EU Sugar Reform Opens Door for Savola in Mideast

Author: 
Summer Said, Reuters
Publication Date: 
Sat, 2005-11-26 03:00

LONDON, 26 November 2005 — Saudi food group Savola will seek to invest outside its domestic market, mainly in Egypt, after EU reforms are implemented, company officials said yesterday.

The group supplies Saudi Arabia, the Middle East and North African countries with edible oils, sugar and dairy products, and says it owns the largest retail food chain in the Middle East - the Azizia Panda supermarkets.

Middle Eastern sugar manufacturers will have a great opportunity to expand in the region and export to some European countries, said Mohammed Al-Klaiby, chief operating officer of Savola.

“After the EU reforms are implemented, the sugar market will become more stable and EU sugar output will be limited, which will give us a great chance to expand our operations and exports to more countries in the region,” Al-Klaiby told Reuters.

EU agriculture ministers struck a landmark deal on Thursday to overhaul the bloc’s subsidy-laden sugar policy, slashing prices by more than a third and offering generous payoffs to farmers willing to abandon beet growing. Savola could expand its operations in Saudi Arabia. “Savola might build a new refinery in Saudi Arabia as we think there will be far less competition from the EU manufacturers,” Al-Klaiby said by telephone.

Analysts believe Europe’s sugar industry will shrink after the EU reforms are implemented as only the most efficient producers will survive.

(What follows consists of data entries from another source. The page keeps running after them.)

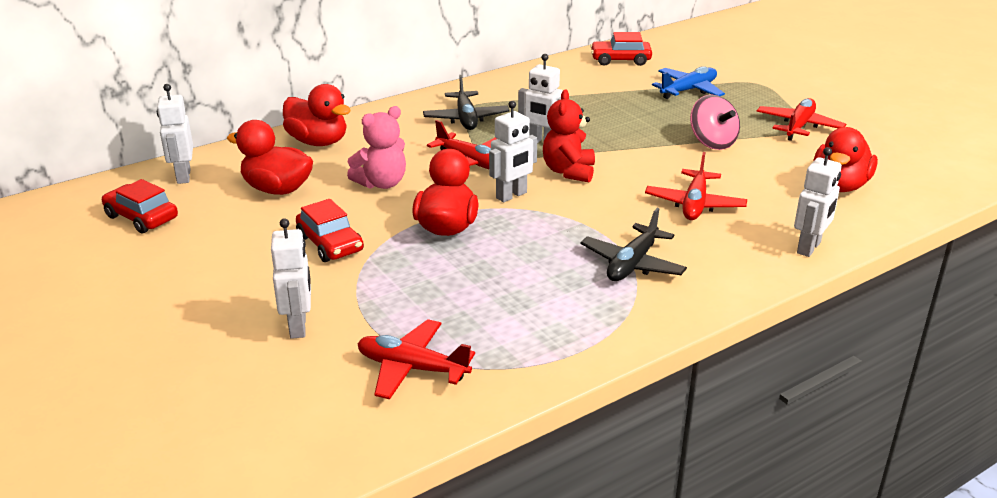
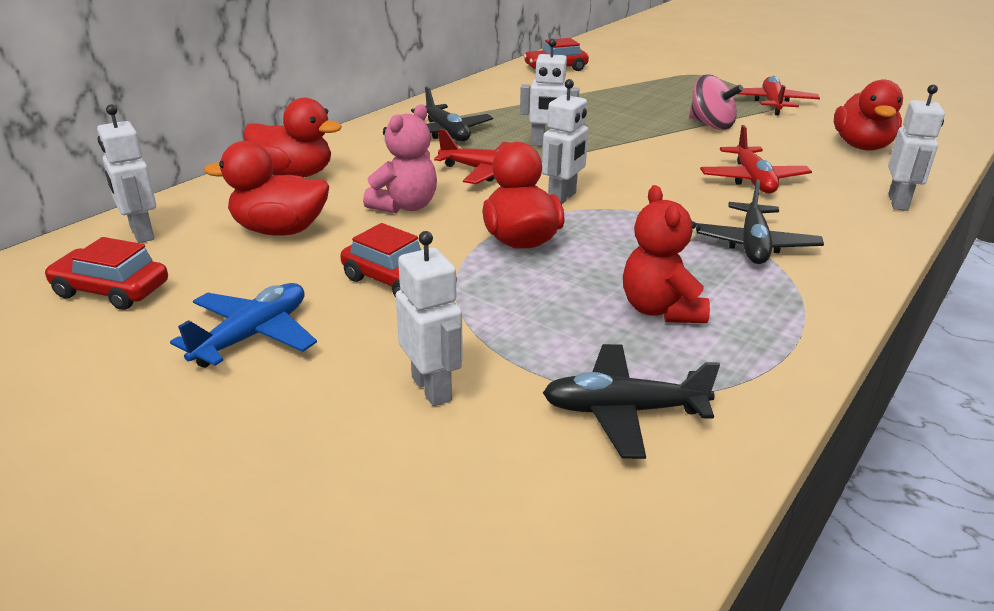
camera: 20 degrees left, 0 degrees up
(412, 368) = (623, 411): red plane -> black plane
(569, 171) = (600, 167): red teddy bear -> red teddy bear (660, 310)
(688, 90) = (643, 86): blue plane -> blue plane (252, 336)

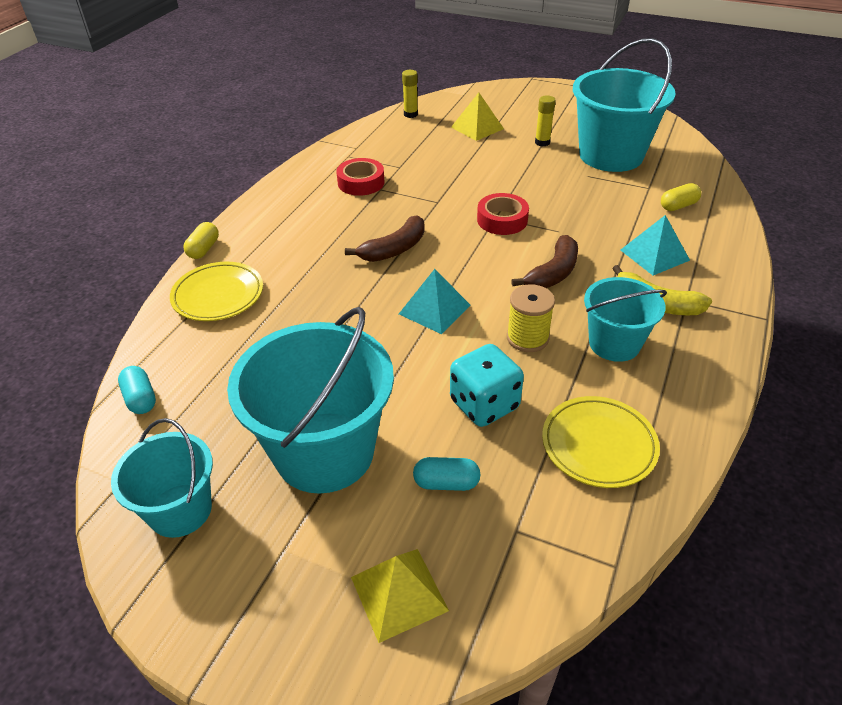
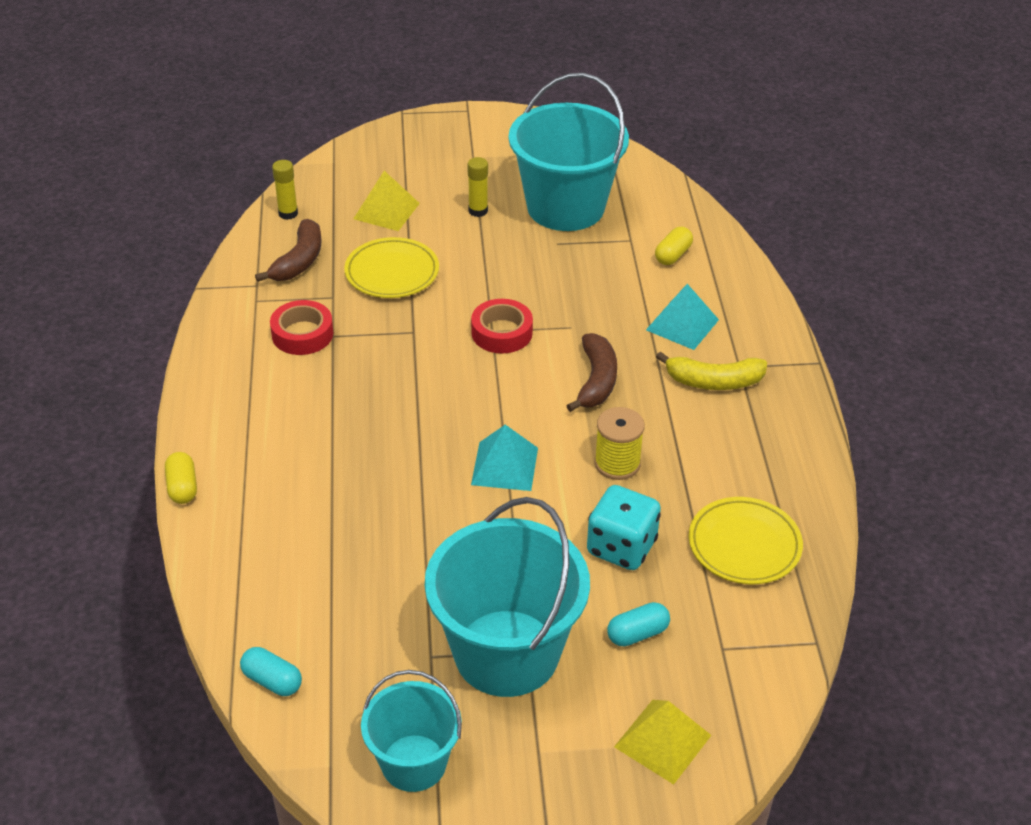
camera: 30 degrees left, 0 degrees up
(218, 295) = (253, 537): yellow plate -> yellow plate (392, 273)
(394, 249) = (409, 409): brown banana -> brown banana (299, 261)
(614, 343) = (700, 439): turquoise bucket -> none

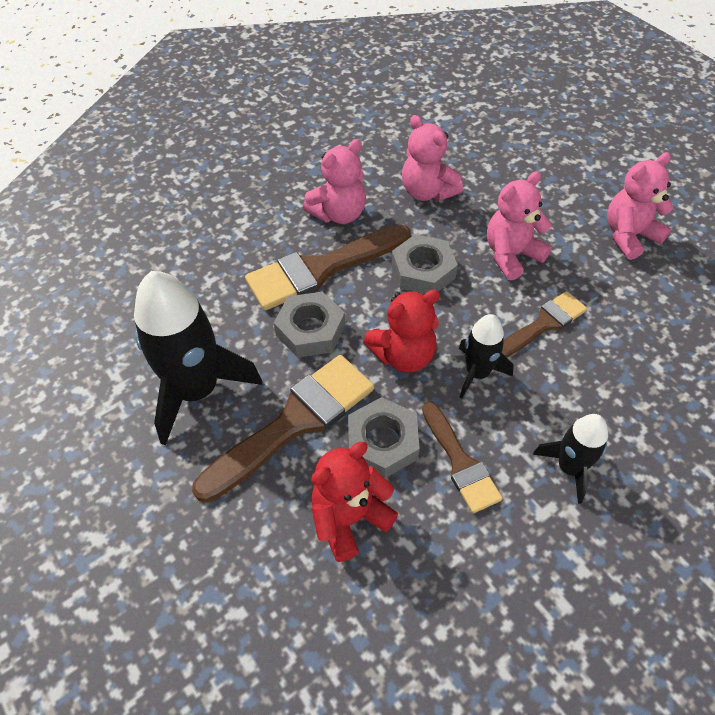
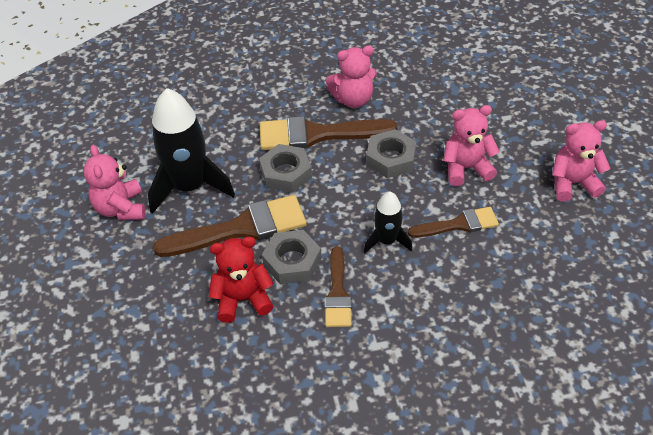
camera: 25 degrees right, 5 degrees down
(403, 355) = (341, 211): red teddy bear -> none
(427, 192) = (430, 103): pink teddy bear -> pink teddy bear (121, 208)
(569, 467) = (413, 324): black rocket -> none

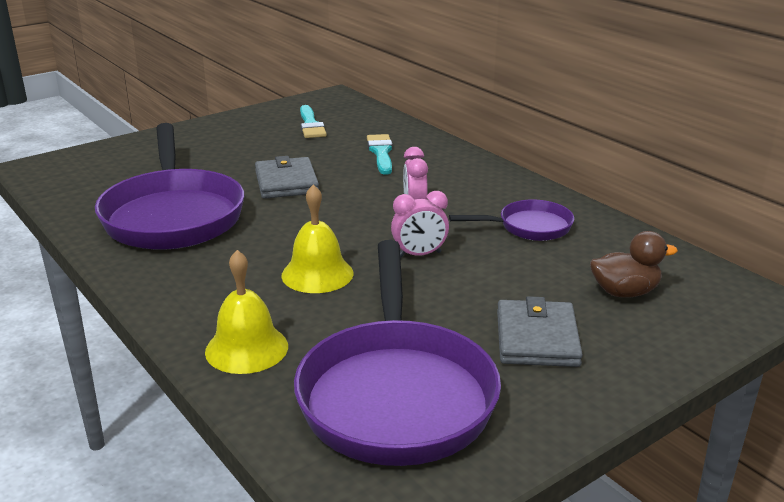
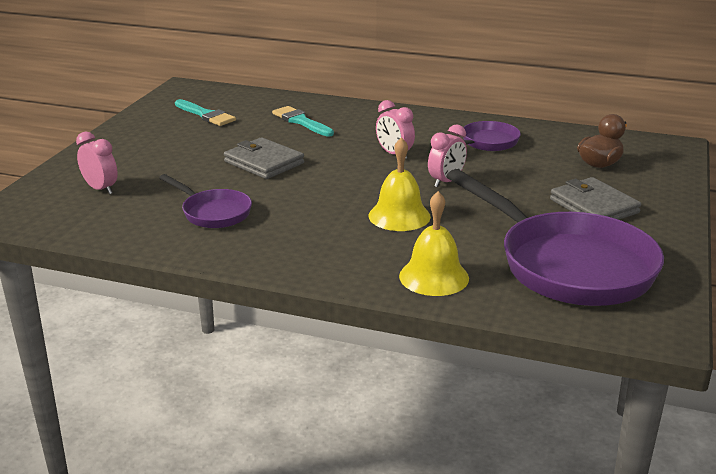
camera: 35 degrees left, 0 degrees up
(130, 167) = (101, 189): none -> pink clock
(173, 215) = (213, 213): purple pan -> purple pan, size x0.50

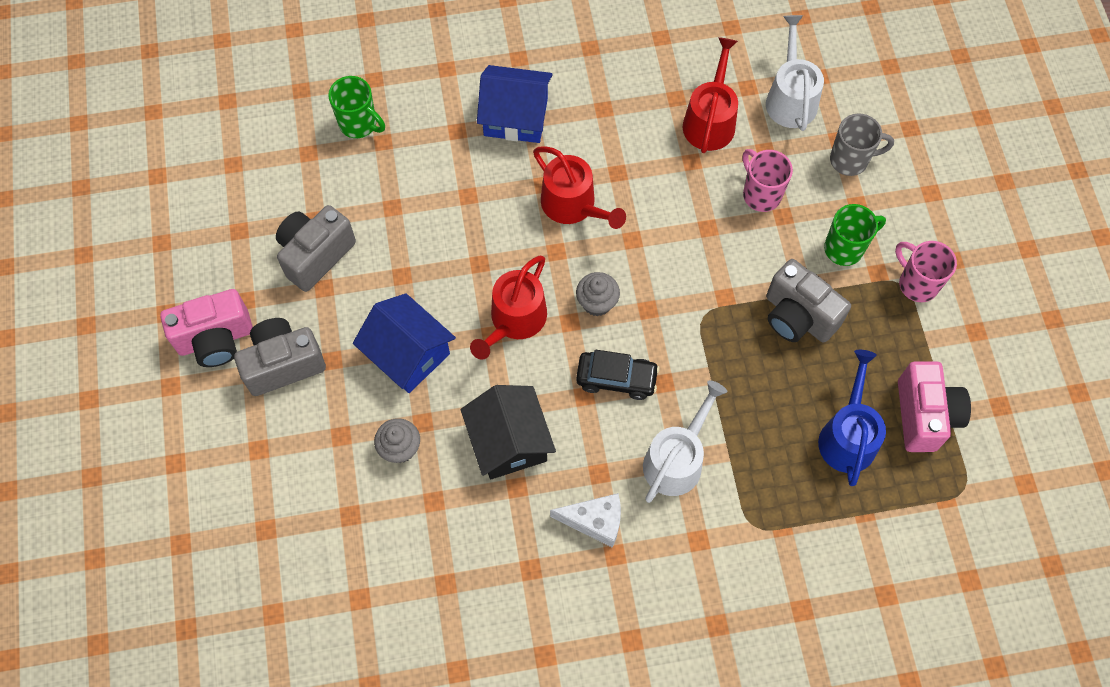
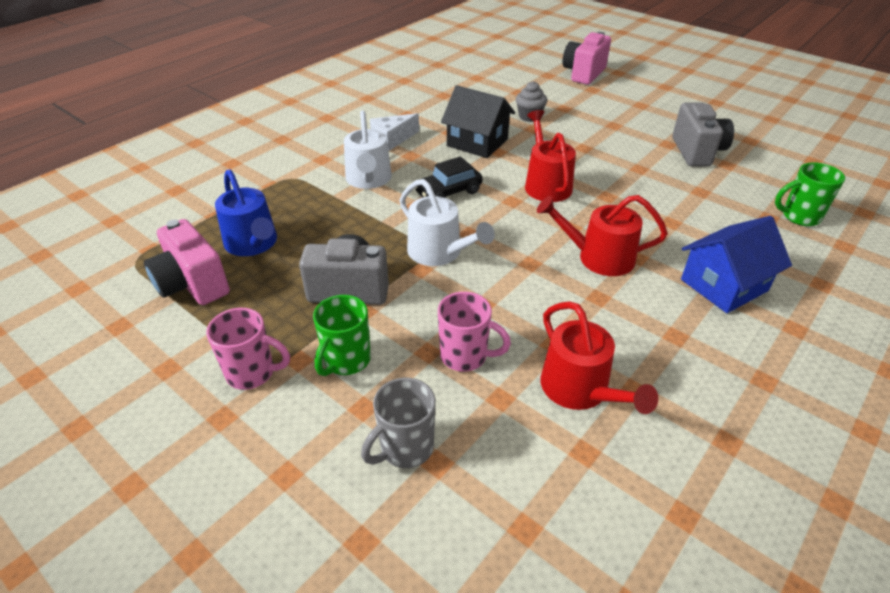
camera: 140 degrees right, 25 degrees down
(216, 339) = (677, 105): pink camera -> pink camera (583, 74)
(283, 364) = (633, 113): grey camera -> none
(408, 354) = (581, 144): blue house -> none
(597, 303) = (508, 218): grey cupcake -> none
(790, 98) = (529, 473): white watering can -> white watering can (439, 252)

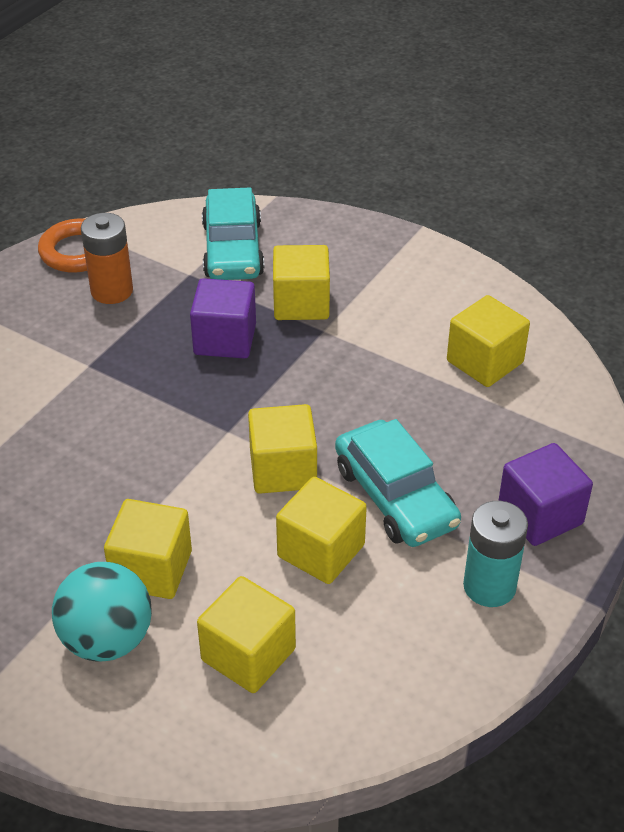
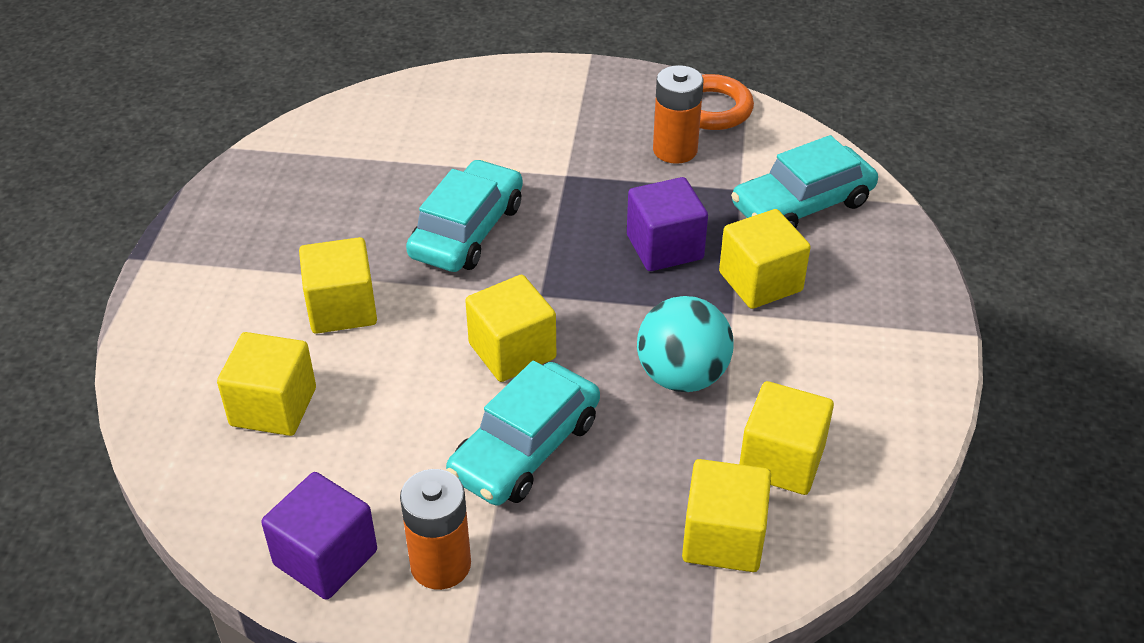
camera: 65 degrees right, 0 degrees up
(107, 639) = (252, 311): turquoise ball -> turquoise ball (682, 376)
(111, 451) = (467, 230): none -> turquoise car
(321, 551) = (422, 415): yellow cube -> yellow cube (723, 538)
(489, 586) = (440, 564): turquoise battery -> orange battery
(540, 515) = (568, 581): purple cube -> purple cube (325, 557)

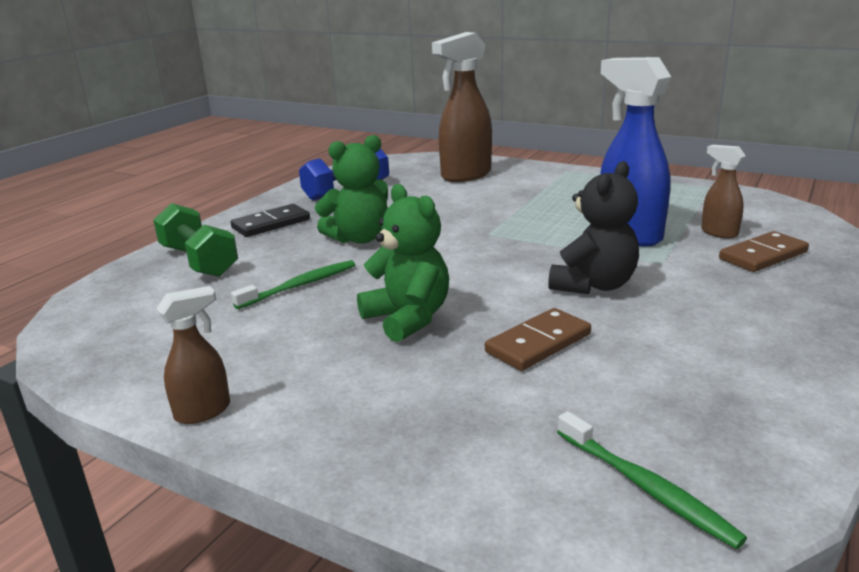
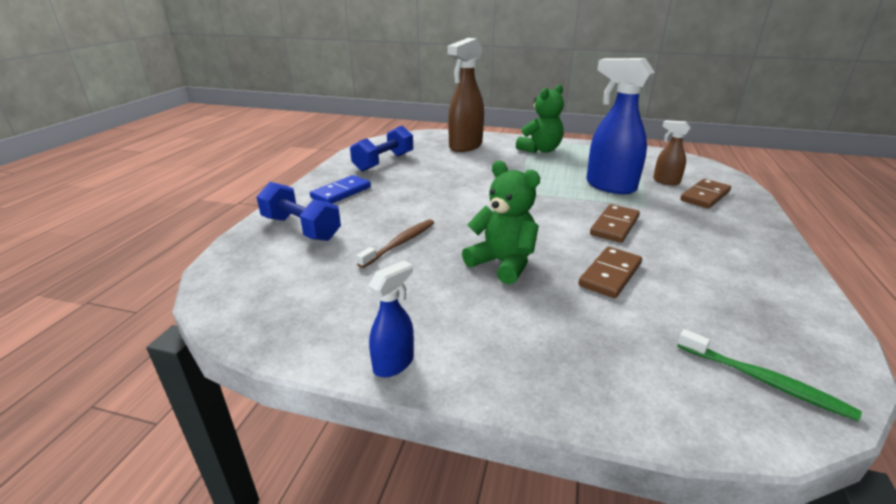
camera: 15 degrees left, 5 degrees up
(199, 261) = (301, 228): green dumbbell -> blue dumbbell
(203, 411) = (394, 363): brown spray bottle -> blue spray bottle
(271, 224) = (341, 192): black domino -> blue domino
(300, 285) = (400, 243): green toothbrush -> brown toothbrush
(359, 238) = (420, 200): green teddy bear -> green teddy bear (540, 150)
(593, 285) = (614, 226): black teddy bear -> brown domino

Savola’s United Sugar Company unit in Saudi Arabia plans to raise its annual refinery production capacity to 1.2 million tons by the end of 2007 from 805,000 tons this year.

The company is also building a refinery in Ain Al-Shukhna in Egypt’s Suez City, which will be completed by the end of 2006. The refinery’s capacity is projected to be 750,000 tons per year and will cost around $107 million.